Tanpa terasa puasa Ramadhan akan segera berakhir. Namun jangan lupa, kaum Muslim masih punya kewajiban untuk melakukan puasa qadha alias membayar utang apabila tidak menjalankan puasa Ramadhan secara penuh.

Tentu akan lebih mudah apabila puasa qadha segera dituntaskan daripada terburu-buru jelang memasuki bulan Ramadhan berikutnya. Namun kini timbul pertanyaan baru, apakah boleh puasa qadha digabungkan dengan puasa Syawal?

Hal inilah yang dijawab oleh Ustaz Abdul Somad, seperti dilihat di kanal YouTube Omar Network. Pasalnya puasa Syawal adalah salah satu puasa sunnah yang memiliki banyak keutamaan.

"Jangan lupa, penting, walaupun ini sunnah tapi penting, yaitu puasa 6 hari di bulan Syawal," kata Ustaz Abdul Somad, dikutip pada Rabu (12/4/2023).

Namun Ustaz Abdul Somad mengingatkan, puasa Syawal baru boleh dikerjakan setelah utang puasa Ramadhan dibayar lunas.

"'Tapi pak Ustaz, kemarin kami puasanya tinggal 7 hari, gimana nih pak Ustaz?' Ganti dulu 7 hari, setelah 7 hari baru tambah puasa 6," terang Ustaz Abdul Somad.

Ustaz Abdul Somad tak menampik bila melakukan puasa qadha di bulan Syawal adalah hal yang berat. Apalagi bila jumlah utang puasa Ramadhan yang harus dibayar terhitung banyak.

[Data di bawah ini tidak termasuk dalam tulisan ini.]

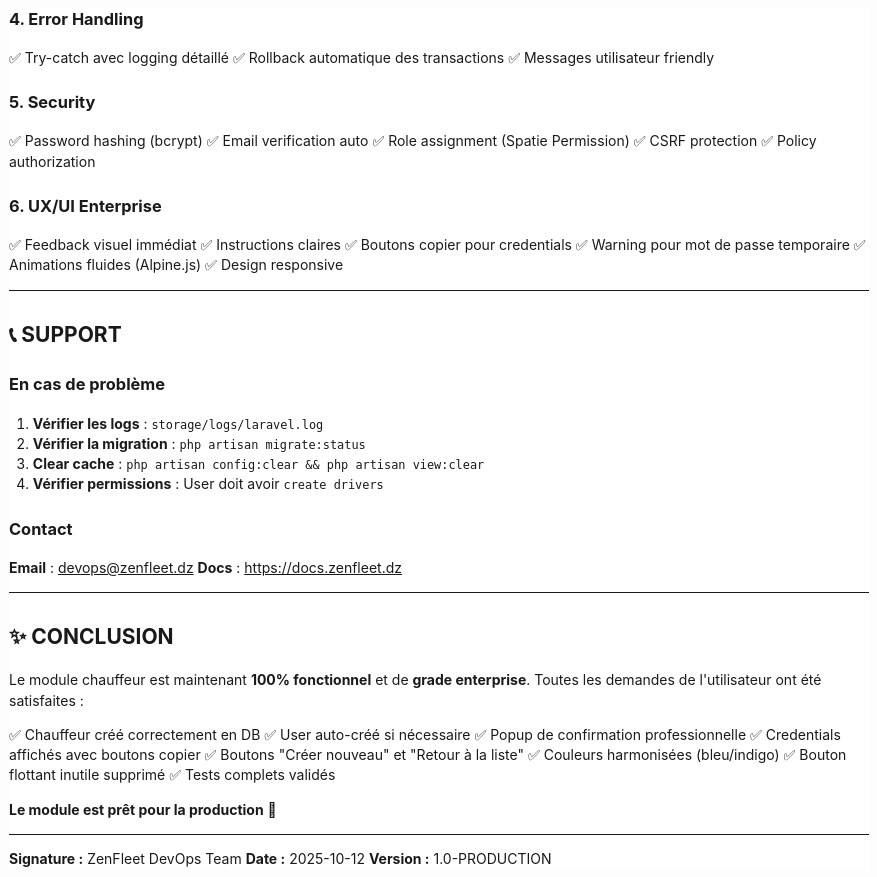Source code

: ### 4. Error Handling
✅ Try-catch avec logging détaillé
✅ Rollback automatique des transactions
✅ Messages utilisateur friendly

### 5. Security
✅ Password hashing (bcrypt)
✅ Email verification auto
✅ Role assignment (Spatie Permission)
✅ CSRF protection
✅ Policy authorization

### 6. UX/UI Enterprise
✅ Feedback visuel immédiat
✅ Instructions claires
✅ Boutons copier pour credentials
✅ Warning pour mot de passe temporaire
✅ Animations fluides (Alpine.js)
✅ Design responsive

---

## 📞 SUPPORT

### En cas de problème

1. **Vérifier les logs** : `storage/logs/laravel.log`
2. **Vérifier la migration** : `php artisan migrate:status`
3. **Clear cache** : `php artisan config:clear && php artisan view:clear`
4. **Vérifier permissions** : User doit avoir `create drivers`

### Contact
**Email** : devops@zenfleet.dz
**Docs** : https://docs.zenfleet.dz

---

## ✨ CONCLUSION

Le module chauffeur est maintenant **100% fonctionnel** et de **grade enterprise**. Toutes les demandes de l'utilisateur ont été satisfaites :

✅ Chauffeur créé correctement en DB
✅ User auto-créé si nécessaire
✅ Popup de confirmation professionnelle
✅ Credentials affichés avec boutons copier
✅ Boutons "Créer nouveau" et "Retour à la liste"
✅ Couleurs harmonisées (bleu/indigo)
✅ Bouton flottant inutile supprimé
✅ Tests complets validés

**Le module est prêt pour la production** 🚀

---

**Signature :** ZenFleet DevOps Team
**Date :** 2025-10-12
**Version :** 1.0-PRODUCTION
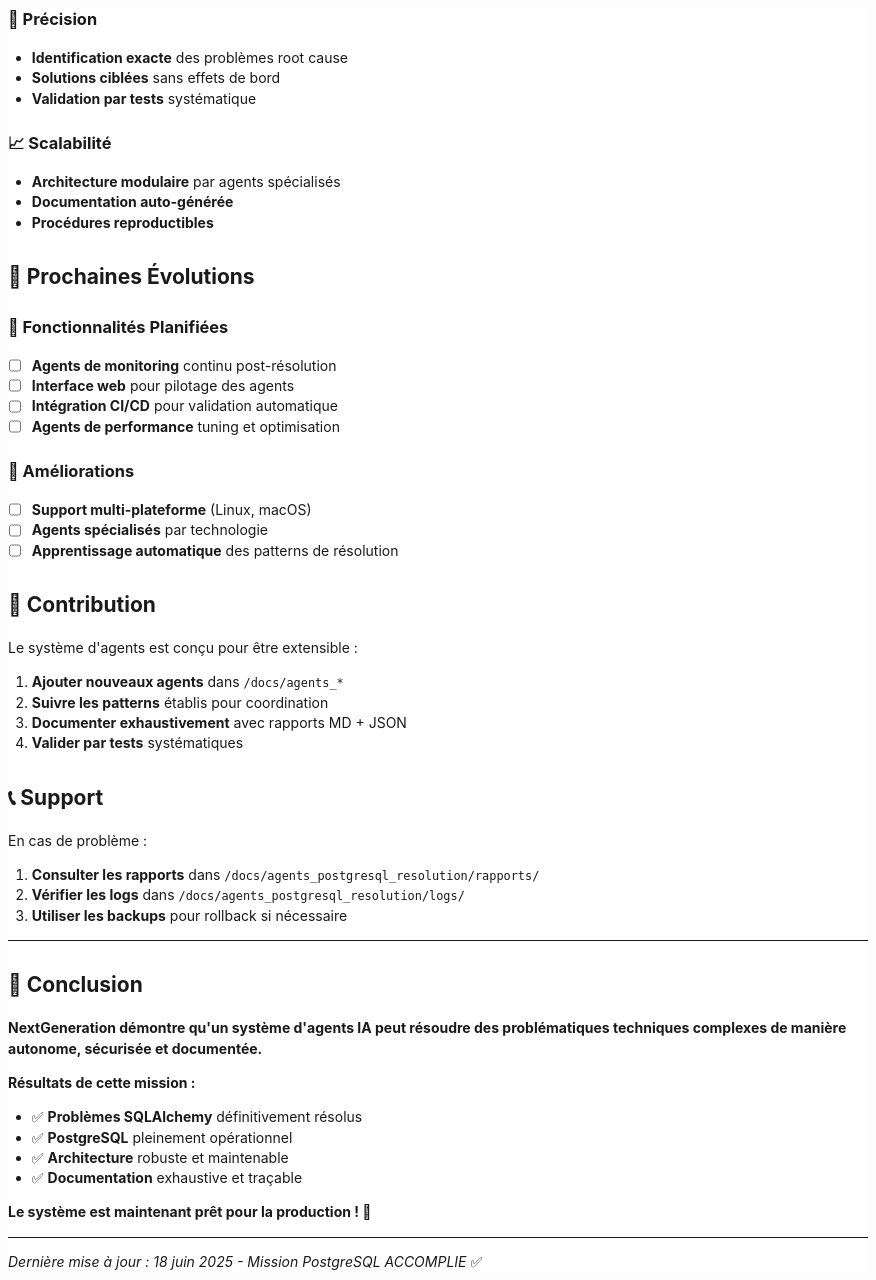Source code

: ### 🎯 Précision
- **Identification exacte** des problèmes root cause
- **Solutions ciblées** sans effets de bord
- **Validation par tests** systématique

### 📈 Scalabilité
- **Architecture modulaire** par agents spécialisés
- **Documentation auto-générée** 
- **Procédures reproductibles**

## 🔮 Prochaines Évolutions

### 🚀 Fonctionnalités Planifiées
- [ ] **Agents de monitoring** continu post-résolution
- [ ] **Interface web** pour pilotage des agents
- [ ] **Intégration CI/CD** pour validation automatique
- [ ] **Agents de performance** tuning et optimisation

### 🌟 Améliorations
- [ ] **Support multi-plateforme** (Linux, macOS)
- [ ] **Agents spécialisés** par technologie
- [ ] **Apprentissage automatique** des patterns de résolution

## 🤝 Contribution

Le système d'agents est conçu pour être extensible :
1. **Ajouter nouveaux agents** dans `/docs/agents_*`
2. **Suivre les patterns** établis pour coordination
3. **Documenter exhaustivement** avec rapports MD + JSON
4. **Valider par tests** systématiques

## 📞 Support

En cas de problème :
1. **Consulter les rapports** dans `/docs/agents_postgresql_resolution/rapports/`
2. **Vérifier les logs** dans `/docs/agents_postgresql_resolution/logs/`
3. **Utiliser les backups** pour rollback si nécessaire

---

## 🎉 Conclusion

**NextGeneration démontre qu'un système d'agents IA peut résoudre des problématiques techniques complexes de manière autonome, sécurisée et documentée.**

**Résultats de cette mission :**
- ✅ **Problèmes SQLAlchemy** définitivement résolus
- ✅ **PostgreSQL** pleinement opérationnel  
- ✅ **Architecture** robuste et maintenable
- ✅ **Documentation** exhaustive et traçable

**Le système est maintenant prêt pour la production ! 🚀**

---

*Dernière mise à jour : 18 juin 2025 - Mission PostgreSQL ACCOMPLIE* ✅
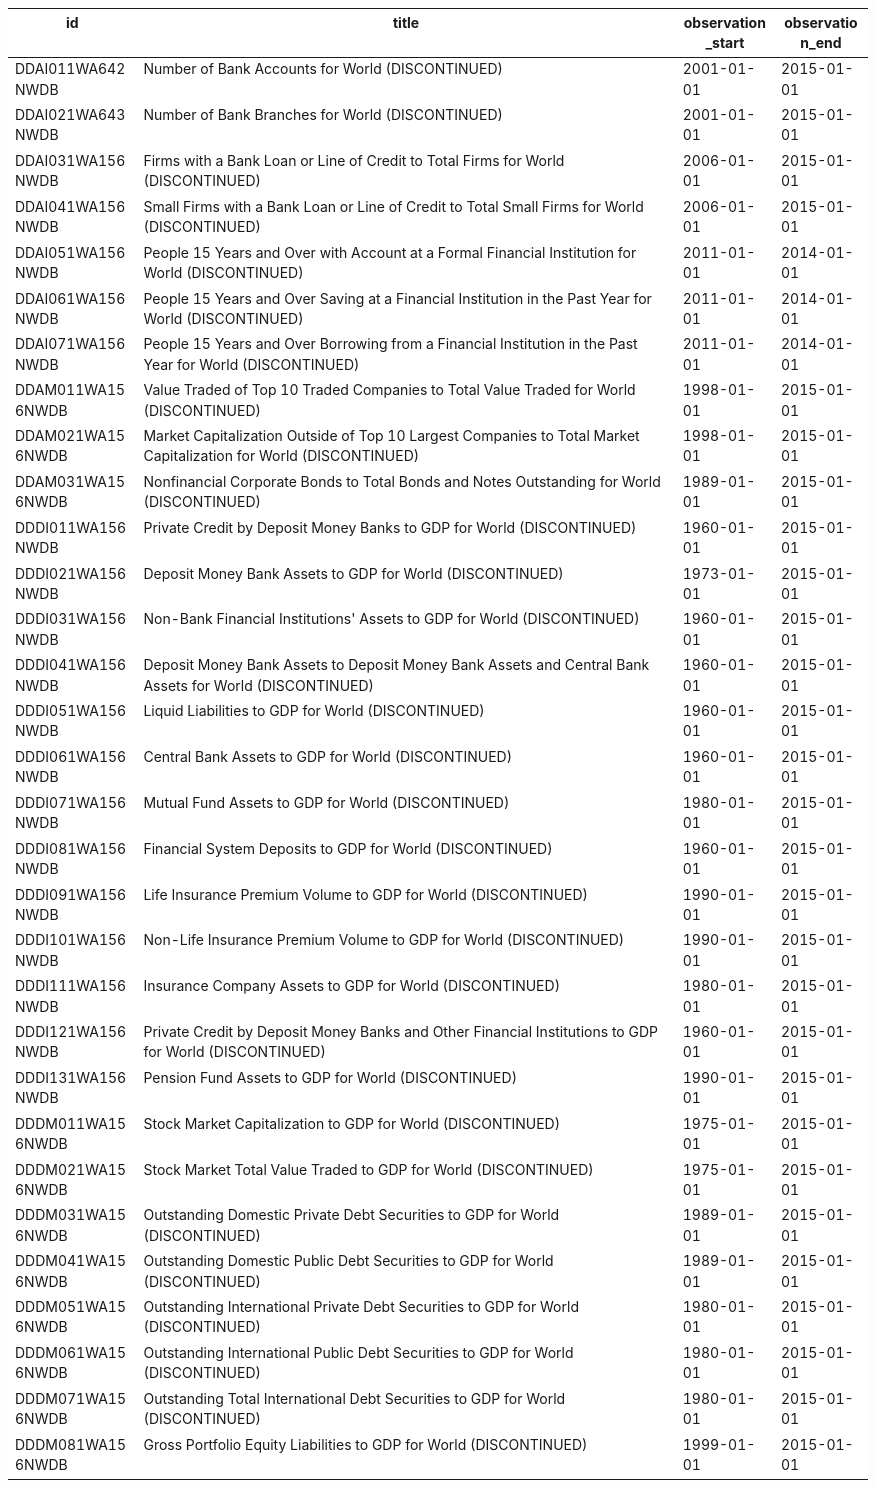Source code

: | id               | title                                                                                                             | observation_start   | observation_end   |
|------------------|-------------------------------------------------------------------------------------------------------------------|---------------------|-------------------|
| DDAI011WA642NWDB | Number of Bank Accounts for World (DISCONTINUED)                                                                  | 2001-01-01          | 2015-01-01        |
| DDAI021WA643NWDB | Number of Bank Branches for World (DISCONTINUED)                                                                  | 2001-01-01          | 2015-01-01        |
| DDAI031WA156NWDB | Firms with a Bank Loan or Line of Credit to Total Firms for World (DISCONTINUED)                                  | 2006-01-01          | 2015-01-01        |
| DDAI041WA156NWDB | Small Firms with a Bank Loan or Line of Credit to Total Small Firms for World (DISCONTINUED)                      | 2006-01-01          | 2015-01-01        |
| DDAI051WA156NWDB | People 15 Years and Over with Account at a Formal Financial Institution for World (DISCONTINUED)                  | 2011-01-01          | 2014-01-01        |
| DDAI061WA156NWDB | People 15 Years and Over Saving at a Financial Institution in the Past Year for World (DISCONTINUED)              | 2011-01-01          | 2014-01-01        |
| DDAI071WA156NWDB | People 15 Years and Over Borrowing from a Financial Institution in the Past Year for World (DISCONTINUED)         | 2011-01-01          | 2014-01-01        |
| DDAM011WA156NWDB | Value Traded of Top 10 Traded Companies to Total Value Traded for World (DISCONTINUED)                            | 1998-01-01          | 2015-01-01        |
| DDAM021WA156NWDB | Market Capitalization Outside of Top 10 Largest Companies to Total Market Capitalization for World (DISCONTINUED) | 1998-01-01          | 2015-01-01        |
| DDAM031WA156NWDB | Nonfinancial Corporate Bonds to Total Bonds and Notes Outstanding for World (DISCONTINUED)                        | 1989-01-01          | 2015-01-01        |
| DDDI011WA156NWDB | Private Credit by Deposit Money Banks to GDP for World (DISCONTINUED)                                             | 1960-01-01          | 2015-01-01        |
| DDDI021WA156NWDB | Deposit Money Bank Assets to GDP for World (DISCONTINUED)                                                         | 1973-01-01          | 2015-01-01        |
| DDDI031WA156NWDB | Non-Bank Financial Institutions' Assets to GDP for World (DISCONTINUED)                                           | 1960-01-01          | 2015-01-01        |
| DDDI041WA156NWDB | Deposit Money Bank Assets to Deposit Money Bank Assets and Central Bank Assets for World (DISCONTINUED)           | 1960-01-01          | 2015-01-01        |
| DDDI051WA156NWDB | Liquid Liabilities to GDP for World (DISCONTINUED)                                                                | 1960-01-01          | 2015-01-01        |
| DDDI061WA156NWDB | Central Bank Assets to GDP for World (DISCONTINUED)                                                               | 1960-01-01          | 2015-01-01        |
| DDDI071WA156NWDB | Mutual Fund Assets to GDP for World (DISCONTINUED)                                                                | 1980-01-01          | 2015-01-01        |
| DDDI081WA156NWDB | Financial System Deposits to GDP for World (DISCONTINUED)                                                         | 1960-01-01          | 2015-01-01        |
| DDDI091WA156NWDB | Life Insurance Premium Volume to GDP for World (DISCONTINUED)                                                     | 1990-01-01          | 2015-01-01        |
| DDDI101WA156NWDB | Non-Life Insurance Premium Volume to GDP for World (DISCONTINUED)                                                 | 1990-01-01          | 2015-01-01        |
| DDDI111WA156NWDB | Insurance Company Assets to GDP for World (DISCONTINUED)                                                          | 1980-01-01          | 2015-01-01        |
| DDDI121WA156NWDB | Private Credit by Deposit Money Banks and Other Financial Institutions to GDP for World (DISCONTINUED)            | 1960-01-01          | 2015-01-01        |
| DDDI131WA156NWDB | Pension Fund Assets to GDP for World (DISCONTINUED)                                                               | 1990-01-01          | 2015-01-01        |
| DDDM011WA156NWDB | Stock Market Capitalization to GDP for World (DISCONTINUED)                                                       | 1975-01-01          | 2015-01-01        |
| DDDM021WA156NWDB | Stock Market Total Value Traded to GDP for World (DISCONTINUED)                                                   | 1975-01-01          | 2015-01-01        |
| DDDM031WA156NWDB | Outstanding Domestic Private Debt Securities to GDP for World (DISCONTINUED)                                      | 1989-01-01          | 2015-01-01        |
| DDDM041WA156NWDB | Outstanding Domestic Public Debt Securities to GDP for World (DISCONTINUED)                                       | 1989-01-01          | 2015-01-01        |
| DDDM051WA156NWDB | Outstanding International Private Debt Securities to GDP for World (DISCONTINUED)                                 | 1980-01-01          | 2015-01-01        |
| DDDM061WA156NWDB | Outstanding International Public Debt Securities to GDP for World (DISCONTINUED)                                  | 1980-01-01          | 2015-01-01        |
| DDDM071WA156NWDB | Outstanding Total International Debt Securities to GDP for World (DISCONTINUED)                                   | 1980-01-01          | 2015-01-01        |
| DDDM081WA156NWDB | Gross Portfolio Equity Liabilities to GDP for World (DISCONTINUED)                                                | 1999-01-01          | 2015-01-01        |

Karena itulah, Ustaz Abdul Somad membocorkan keistimewaan bila mengerjakan puasa qadha alias membayar utang puasa Ramadhan pada bulan Syawal.

"Siapa yang meng-qadha 6 hari di bulan Syawal, automatically, otomatis dapat pahala puasa sunnah di bulan Syawal," tegas Ustaz Abdul Somad.

Baca Juga: Heboh Ormas di Kalideres Minta THR ke Perusahaan Dalih Amankan Wilayah, Pemprov DKI: Kan Bisa Tolak

"Qadha di bulan Syawal 6 hari, di awal boleh, di tengah boleh, di ujung boleh, berturut boleh, pisah-pisah boleh, terserah bebas," sambungnya, merujuk pada bebasnya hari pelaksanaan puasa Syawal tanpa harus dikerjakan berturut-turut.

Ustaz Abdul Somad memahami bahwa begitu sulit mengerjakan puasa Syawal, apalagi masih dalam suasana halal bi halal dan berkumpul bersama sanak-saudara.

Namun ada hikmah dari mengerjakan puasa Syawal. "Maka puasa ini sangat amat baik. Apa intinya? Menjaga kontinuitas, keberlangsungan amal. Hikmah di balik itu semua, badan tidak terkejut," pungkasnya.